I take in what I can from my lowered gaze. I am excruciatingly out of place and, for the second time this morning, abruptly overwhelmed. I feel myself locking in, withdrawing from the environment—until Andre’s hand settles on my lower back.
I startle and look up. Andre glances at me as he guides me into a salon, empty except for a blonde woman waiting for us. Andre doesn’t smile or say anything, but his solid, confident presence reassures me more than a smile would anyway.
I’m surprised that he stays. He surely must have better things to do, but through the whole wash, cut, and style process, he sits in a nearby chair.
I knew my hairstyle wasn’t very good. I’ve been trimming my hair myself for years, and the style just kind of evolved into a comfortable shaggy mess. But I didn’t realize just how bad it was until I’m looking in the mirror at a completely different person.
It’s startling to see my whole face exposed. My dark hair is styled up and back in a subtle coif then faded out to show my ears and jaw and neck.
I hear a deeply indrawn breath. My eyes flick to Andre in the mirror as he gets up and approaches. The stylist backs away as he comes to stand behind me. He towers over me in the chair. His eyes are locked on my reflection. I watch in the mirror as his hand lifts, but I still startle when his fingers lightly brush my jaw.
He speaks softly, almost to himself. “That’s what I thought.”
THIRTEEN
Andre
I did fine watching Kristen cut Elias’s hair, but I have a lot harder time watching Eric measure him for clothes.
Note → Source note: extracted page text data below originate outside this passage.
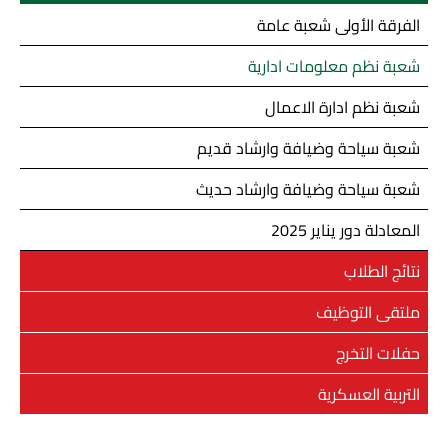
الفرقة الأولى شعبة عامة
شعبة نظم معلومات ادارية
شعبة نظم ادارة الاعمال
شعبة سياحة وضيافة وارشاد قديم
شعبة سياحة وضيافة وارشاد حديث
المعادلة دور يناير 2025
نتائج الطلاب
ملتقى التوظيف
حفلات التخرج
التربية العسكرية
I go still. Too still. To the point that I don’t initially hear Elias when he looks over his shoulder at me and asks, “What do you think?”
He just keeps watching me, his expression growing more uncertain, until I break myself from my stillness and approach. Like Kristin, Eric gets out of my way. He’s fine. He’s just doing his job, expertly pinning the clothes to show the adjustments he’ll make. Iknowthat. But it doesn’t change a fundamental fact: the only hands that belong on Elias are mine.
He shivers when I slide my fingers into his collar, pretending to fix it. Color blooms in his cheeks when I reach around him and check the fit of his waistband. I pretend not to notice when he starts breathing harder, when horror crosses his face, when his cock starts to press against the front of his pants.
“Perfect,” I whisper.
“C-can I go change?”
In my other role, I would say no. I would tease him, torment him. I would fuck him, right here in the store in front of Eric, in front of anyone. But I’m not in that role, so I tell him, “Yes, but we’ll choose one more when you come out.”
I let him go. He hurries away from me, disappearing into the changing room. By the time he emerges in his jeans and t-shirt, Eric has discreetly withdrawn and I’m looking at the belts.
My fingers trace the leather straps. Elias comes to me. Anyone but Elias would have avoided me after what justhappened, the way his body spoke for him, but he can’t help it. He knows, instinctively, what he needs.
My hand closes on one of the belts. Would he cry out sharply if I cracked it across his ass? Would he come?
What if I wrapped it around his neck?
***
We spend the remainder of the afternoon in my office. At the desk adjacent to mine, Elias is studying the floor maps for The Axis and reading personnel files to familiarize himself. I angled things right. I can see his face without being obvious.
I’m reviewing the tax return my accountant prepared. Usually when I do this kind of boring work, I need additional stimulation, like music or a language learning program playing. I was worried about exposing that with Elias here, but I’m finding that I don’t actually need it with him here.
I should have known. I focused so easily while stalking him. Having him here with me is even better. I feel … calm.
Until I hear his stomach growl.
“When did you last eat?” I ask.
It takes a second for Elias’s attention to shift. He’s such a hard worker. Smart too. Why the hell was he wasting himself in that bodega?
“Um …” He looks unsure.
“If you have to think that hard, it was too long ago. What do you want to eat?”
“Oh. Gosh. I don’t know. Are you hungry?”
“It doesn’t fucking matter if I’m hungry.” At his flinch, I soften my tone. I remember my role. There’s no reason for him to be in trouble with this version of me. “Pull up the menu for The Uppercut and pick something.”